A typical way of normalizing the covariance matrix is to reduce it by differencing the utilities with respect to the last alternative; some prefer the first alternative (Train 2009). You can choose which alternative to subtract by rearranging the data in the right order. Define the error differences as $(\tilde\epsilon _{14}, \tilde\epsilon _{24},\tilde\epsilon _{34})$; the subscripts mean that the error difference is taken against the fourth one.

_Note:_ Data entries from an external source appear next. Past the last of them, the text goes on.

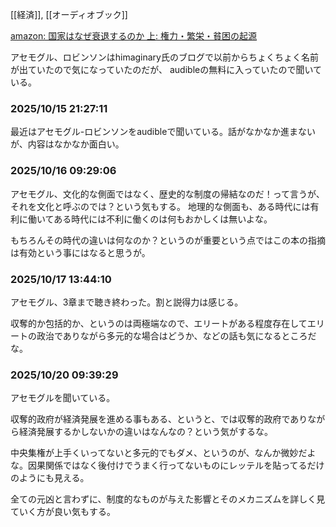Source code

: [[経済]], [[オーディオブック]]

[amazon: 国家はなぜ衰退するのか 上: 権力・繁栄・貧困の起源](https://amzn.to/46RasTe)

アセモグル、ロビンソンはhimaginary氏のブログで以前からちょくちょく名前が出ていたので気になっていたのだが、
audibleの無料に入っていたので聞いている。

### 2025/10/15 21:27:11

最近はアセモグル-ロビンソンをaudibleで聞いている。話がなかなか進まないが、内容はなかなか面白い。

### 2025/10/16 09:29:06

アセモグル、文化的な側面ではなく、歴史的な制度の帰結なのだ！って言うが、それを文化と呼ぶのでは？という気もする。
地理的な側面も、ある時代には有利に働いてある時代には不利に働くのは何もおかしくは無いよな。

もちろんその時代の違いは何なのか？というのが重要という点ではこの本の指摘は有効という事にはなると思うが。

### 2025/10/17 13:44:10

 アセモグル、3章まで聴き終わった。割と説得力は感じる。

収奪的か包括的か、というのは両極端なので、エリートがある程度存在してエリートの政治でありながら多元的な場合はどうか、などの話も気になるところだな。


### 2025/10/20 09:39:29

アセモグルを聞いている。

収奪的政府が経済発展を進める事もある、というと、では収奪的政府でありながら経済発展するかしないかの違いはなんなの？という気がするな。

中央集権が上手くいってないと多元的でもダメ、というのが、なんか微妙だよな。因果関係ではなく後付けでうまく行ってないものにレッテルを貼ってるだけのようにも見える。

全ての元凶と言わずに、制度的なものが与えた影響とそのメカニズムを詳しく見ていく方が良い気もする。
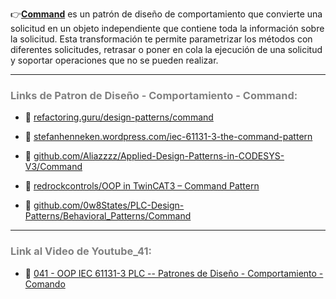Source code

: 👉[**Command**](https://refactoring.guru/es/design-patterns/command) es un patrón de diseño de comportamiento que convierte una solicitud en un objeto independiente que contiene toda la información sobre la solicitud. Esta transformación te permite parametrizar los métodos con diferentes solicitudes, retrasar o poner en cola la ejecución de una solicitud y soportar operaciones que no se pueden realizar.
***
### <span style="color:grey">Links de Patron de Diseño - Comportamiento - Command:</span>

- 🔗 [refactoring.guru/design-patterns/command](https://refactoring.guru/es/design-patterns/command)

- 🔗 [stefanhenneken.wordpress.com/iec-61131-3-the-command-pattern](https://stefanhenneken.wordpress.com/2016/12/07/iec-61131-3-the-command-pattern/)

- 🔗 [github.com/Aliazzzz/Applied-Design-Patterns-in-CODESYS-V3/Command](https://github.com/Aliazzzz/Applied-Design-Patterns-in-CODESYS-V3/tree/master/The%20-Command-%20Pattern)

- 🔗 [redrockcontrols/OOP in TwinCAT3 – Command Pattern](https://www.redrockcontrols.co.uk/?p=118)

- 🔗 [github.com/0w8States/PLC-Design-Patterns/Behavioral_Patterns/Command](https://github.com/0w8States/PLC-Design-Patterns/tree/master/Behavioral_Patterns/Command)

***
### <span style="color:grey">Link al Video de Youtube_41:</span>
- 🔗 [041 - OOP IEC 61131-3 PLC -- Patrones de Diseño - Comportamiento - Comando]()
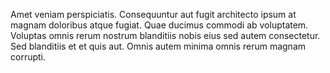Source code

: Amet veniam perspiciatis. Consequuntur aut fugit architecto ipsum at magnam doloribus atque fugiat. Quae ducimus commodi ab voluptatem. Voluptas omnis rerum nostrum blanditiis nobis eius sed autem consectetur. Sed blanditiis et et quis aut. Omnis autem minima omnis rerum magnam corrupti.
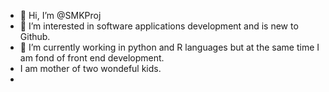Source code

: - 👋 Hi, I’m @SMKProj
- 👀 I’m interested in software applications development and is new to Github.
- 🌱 I’m currently working in python and R languages but at the same time I am fond of front end development.
- I am mother of two wondeful kids.
- 

<!---
SMKProj/SMKProj is a ✨ special ✨ repository because its `README.md` (this file) appears on your GitHub profile.
You can click the Preview link to take a look at your changes.
--->

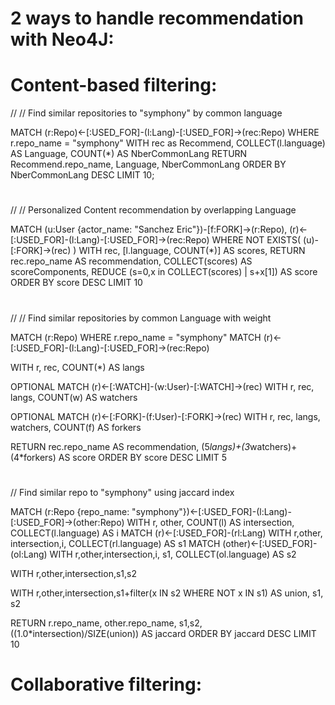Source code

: # 2 ways to handle recommendation with Neo4J:
 
# Content-based filtering:
 
 // // Find similar repositories to "symphony" by common language 
 
MATCH (r:Repo)<-[:USED_FOR]-(l:Lang)-[:USED_FOR]->(rec:Repo)
WHERE r.repo_name = "symphony"
WITH rec as Recommend, COLLECT(l.language) AS Language, COUNT(*) AS NberCommonLang
RETURN Recommend.repo_name, Language, NberCommonLang
ORDER BY NberCommonLang DESC LIMIT 10;
#


// // Personalized Content recommendation by overlapping Language

MATCH (u:User {actor_name: "Sanchez Eric"})-[f:FORK]->(r:Repo),
  (r)<-[:USED_FOR]-(l:Lang)-[:USED_FOR]->(rec:Repo)
WHERE NOT EXISTS( (u)-[:FORK]->(rec) )
WITH rec, [l.language, COUNT(*)] AS scores, 
RETURN rec.repo_name AS recommendation, COLLECT(scores) AS scoreComponents,
REDUCE (s=0,x in COLLECT(scores) | s+x[1]) AS score
ORDER BY score DESC LIMIT 10
#


// // Find similar repositories by common Language with weight

MATCH (r:Repo) WHERE r.repo_name = "symphony"
MATCH (r)<-[:USED_FOR]-(l:Lang)-[:USED_FOR]->(rec:Repo)

WITH r, rec, COUNT(*) AS langs

OPTIONAL MATCH (r)<-[:WATCH]-(w:User)-[:WATCH]->(rec)
WITH r, rec, langs, COUNT(w) AS watchers

OPTIONAL MATCH (r)<-[:FORK]-(f:User)-[:FORK]->(rec)
WITH r, rec, langs, watchers, COUNT(f) AS forkers

RETURN rec.repo_name AS recommendation, (5*langs)+(3*watchers)+(4*forkers) AS score ORDER BY score DESC LIMIT 5

#

// Find similar repo to "symphony" using jaccard index 

MATCH (r:Repo {repo_name: "symphony"})<-[:USED_FOR]-(l:Lang)-[:USED_FOR]->(other:Repo)
WITH r, other, COUNT(l) AS intersection, COLLECT(l.language) AS i
MATCH (r)<-[:USED_FOR]-(rl:Lang)
WITH r,other, intersection,i, COLLECT(rl.language) AS s1
MATCH (other)<-[:USED_FOR]-(ol:Lang)
WITH r,other,intersection,i, s1, COLLECT(ol.language) AS s2

WITH r,other,intersection,s1,s2

WITH r,other,intersection,s1+filter(x IN s2 WHERE NOT x IN s1) AS union, s1, s2

RETURN r.repo_name, other.repo_name, s1,s2,((1.0*intersection)/SIZE(union)) AS jaccard ORDER BY jaccard DESC LIMIT 10


# Collaborative filtering:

The covariance matrix for the transformed new vector of error differences is of the form

\[ \tilde\bSigma = \begin{pmatrix} \tilde\sigma _{11} & \tilde\sigma _{12} & \tilde\sigma _{13} \\ . & \tilde\sigma _{22} & \tilde\sigma _{23} \\ . & . & \tilde\sigma _{33} \end{pmatrix} \]

where

\begin{eqnarray*} \tilde\sigma _{11} & =& \sigma _{11} + \sigma _{44} - 2\sigma _{14} \\ \tilde\sigma _{22} & =& \sigma _{22} + \sigma _{44} - 2\sigma _{24} \\ \tilde\sigma _{33} & =& \sigma _{33} + \sigma _{44} - 2\sigma _{34} \\ \tilde\sigma _{12} & =& \sigma _{12} + \sigma _{44} - \sigma _{14} - \sigma _{24} \\ \tilde\sigma _{13} & =& \sigma _{13} + \sigma _{44} - \sigma _{14} - \sigma _{34}\\ \tilde\sigma _{23} & =& \sigma _{23} + \sigma _{44} - \sigma _{24} - \sigma _{34} \end{eqnarray*}

Furthermore, the top left entry on the diagonal is set to 1:

\[ \tilde{\tilde\bSigma } = \begin{pmatrix} 1 & \tilde\sigma _{12}/\tilde\sigma _{11} & \tilde\sigma _{13}/\tilde\sigma _{11} \\ . & \tilde\sigma _{22}/\tilde\sigma _{11} & \tilde\sigma _{23}/\tilde\sigma _{11} \\ . & . & \tilde\sigma _{33}/\tilde\sigma _{11} \end{pmatrix} \]

PROC BCHOICE outputs estimates of $\tilde{\tilde\bSigma }$.

In the multinomial logit (MNL) model, each $\epsilon _{ij}$ is independently and identically distributed (iid) with the Type I extreme-value distribution, and the covariance matrix is $\pi ^2/6I$. The normalized covariance matrix of the vector of error differences would be

\[ \begin{pmatrix} 1 & 0.5 & .5 \\ . & 1 & .5 \\ . & . & 1 \end{pmatrix} \]

This provides a method of model selection: you might want to fit a probit model first, check the normalized covariance matrix estimation to see how close it is to the preceding matrix, and then decide whether a simpler logit model would be appropriate.